→ **DATASET CONTENT**:
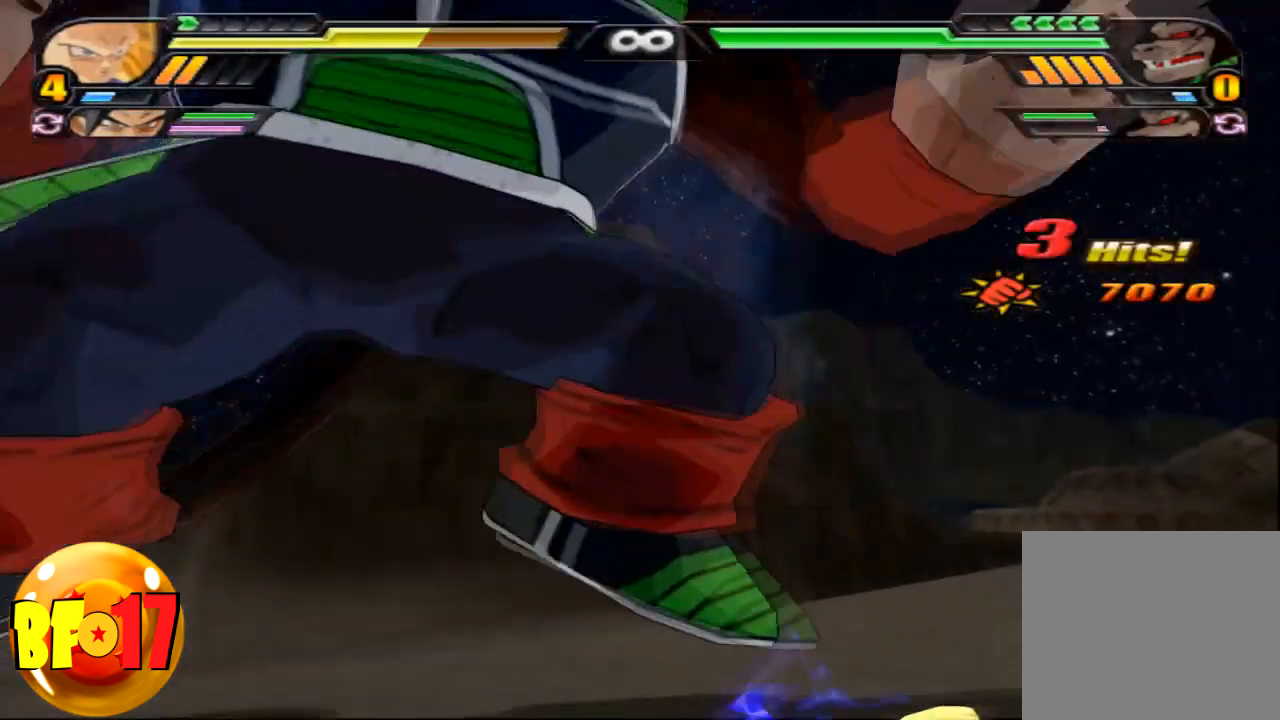
{"buttons": [], "left_stick": "center", "right_stick": "center", "events": []}
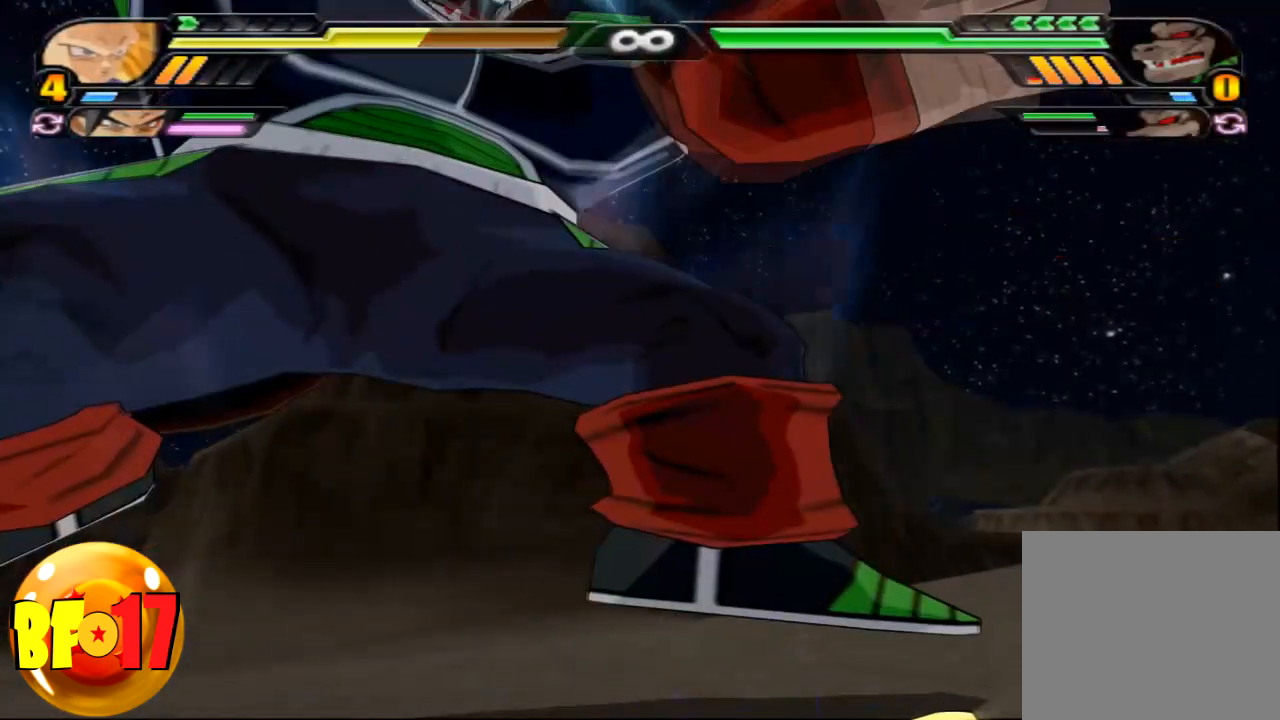
{"buttons": ["CROSS"], "left_stick": "right", "right_stick": "center", "events": [[400, "CROSS", "down"], [400, "left_stick", "right"]]}
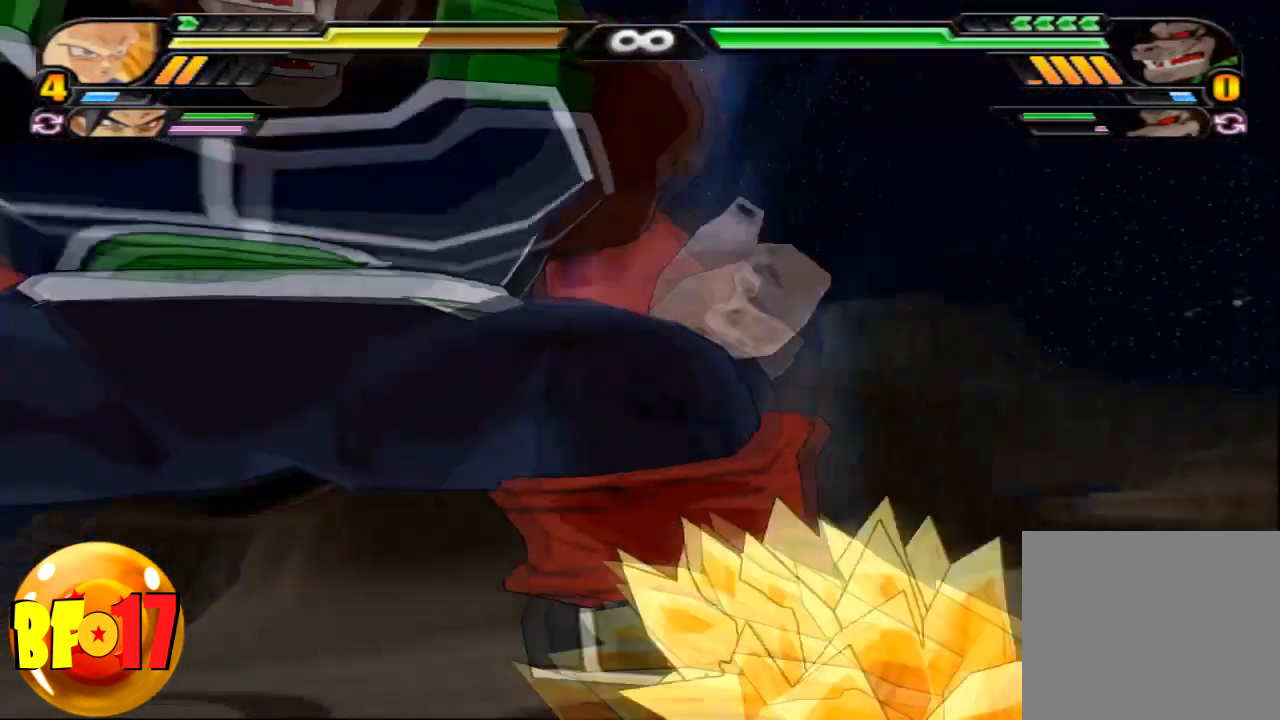
{"buttons": [], "left_stick": "center", "right_stick": "center", "events": [[67, "CROSS", "up"], [167, "left_stick", "center"]]}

→ **TASK DIRECTIONS**: In the material above, find every line that has the string "CROSS" and pull those lines out.

→ **EXERCISE SOLUTION**:
{"buttons": ["CROSS"], "left_stick": "right", "right_stick": "center", "events": [[400, "CROSS", "down"], [400, "left_stick", "right"]]}
{"buttons": [], "left_stick": "center", "right_stick": "center", "events": [[67, "CROSS", "up"], [167, "left_stick", "center"]]}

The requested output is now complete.